Tenez au fait : Liouba Wildenstein, petite-fille par alliance du défunt marchand d’art Daniel Wildenstein, vient d’être mise en examen pour « blanchiment de fraude fiscale ». Le dossier était archi-connu de Bercy sous la présidence Sarkozy. Mais on ne s’était pressé que très lentement avant que Mediapart et d’autres titres fassent bruyamment état de cette affaire de succession. Depuis, cela s’accélère. Parce que « le changement, c’est maintenant ! ». Certes, mais aussi parce que les Offshore Leaks ont fait leur effet. Liouba Wildenstein, selon L’Express, doit cinq millions d’euros au fisc, mais n’en peut mais… L’argent est bloqué aux Îles Vierges britanniques. Les autres héritiers sont aussi visés par des enquêtes.

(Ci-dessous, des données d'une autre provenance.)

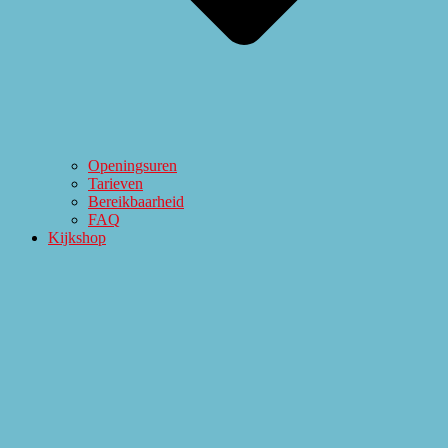
Openingsuren
Tarieven
Bereikbaarheid
FAQ
Kijkshop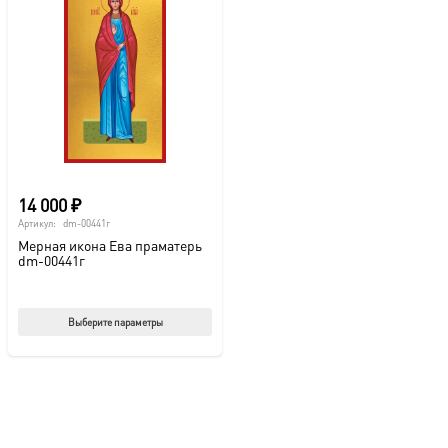
14 000
₽
Артикул:
dm-00441г
Мерная икона Ева праматерь
dm-00441г
Этот
Выберите параметры
товар
имеет
несколько
вариаций.
Опции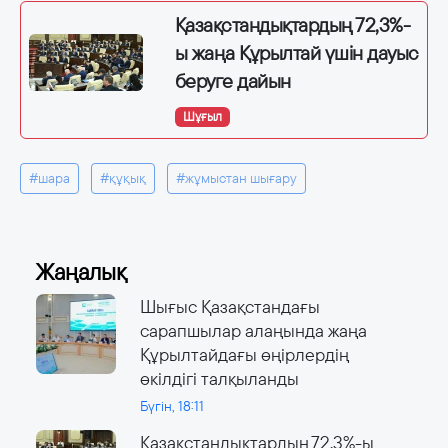
Қазақстандықтардың 72,3%-
ы жаңа Құрылтай үшін дауыс
беруге дайын
Шұғыл
#шара
#құқық
#жұмыстан шығару
Жаңалық
Шығыс Қазақстандағы
сарапшылар алаңында жаңа
Құрылтайдағы өңірлердің
өкілдігі талқыланды
Бүгін, 18:11
Қазақстандықтардың 72,3%-ы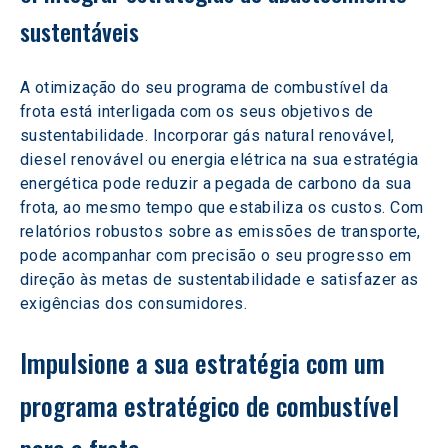
sustentáveis
A otimização do seu programa de combustível da 
frota está interligada com os seus objetivos de 
sustentabilidade. Incorporar gás natural renovável, 
diesel renovável ou energia elétrica na sua estratégia 
energética pode reduzir a pegada de carbono da sua 
frota, ao mesmo tempo que estabiliza os custos. Com 
relatórios robustos sobre as emissões de transporte, 
pode acompanhar com precisão o seu progresso em 
direção às metas de sustentabilidade e satisfazer as 
exigências dos consumidores.
Impulsione a sua estratégia com um 
programa estratégico de combustível 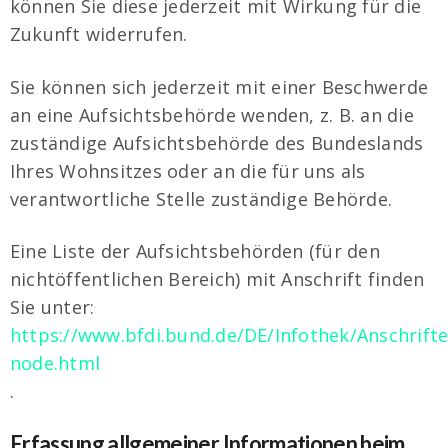
können Sie diese jederzeit mit Wirkung für die
Zukunft widerrufen.
Sie können sich jederzeit mit einer Beschwerde
an eine Aufsichtsbehörde wenden, z. B. an die
zuständige Aufsichtsbehörde des Bundeslands
Ihres Wohnsitzes oder an die für uns als
verantwortliche Stelle zuständige Behörde.
Eine Liste der Aufsichtsbehörden (für den
nichtöffentlichen Bereich) mit Anschrift finden
Sie unter:
https://www.bfdi.bund.de/DE/Infothek/Anschrifte
node.html
.
Erfassung allgemeiner Informationen beim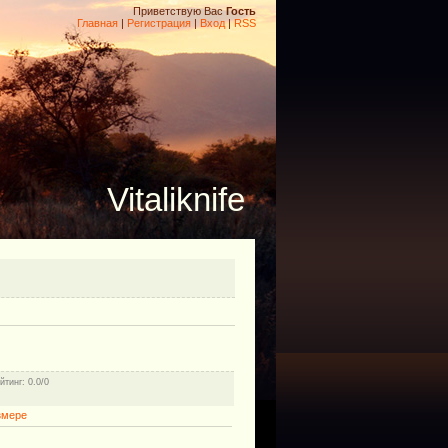
Приветствую Вас
Гость
Главная
|
Регистрация
|
Вход
|
RSS
Vitaliknife
йтинг
: 0.0/0
змере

Voilà que Jean-Pierre Aubert admet qu’il avait été fait pression sur lui pour arranger l’affaire Tapie dès l’automne 2004 : à la manœuvre, Nicolas Sarkozy, alors ministre, Claude Guéant et François Pérol. Là encore, la presse (une petite partie, et le reste a fini par embrayer après 2012) a joué son rôle.
Faisant surtout allusion aux fraudeurs et évadés fiscaux, Jean-Marc Ayrault a déclaré que « chacun est en train de comprendre aujourd’hui que ceux qui s’exonèrent des règles peuvent être durement sanctionnés… ». Et que s’ils ne viennent pas d’eux-mêmes, on saura les retrouver… Qu’ils ne se retrouveront pas seulement dans les bureaux feutrés de Bercy, que se faire résidant en Belgique ou au Royaume-Uni ne suffira plus. Or, n’en déplaise, tout le monde ne se sent pas la vocation d’un exil en Mordovie ou en Russie, comme Gérard Depardieu… ou n’en a pas tout à fait vraiment les moyens.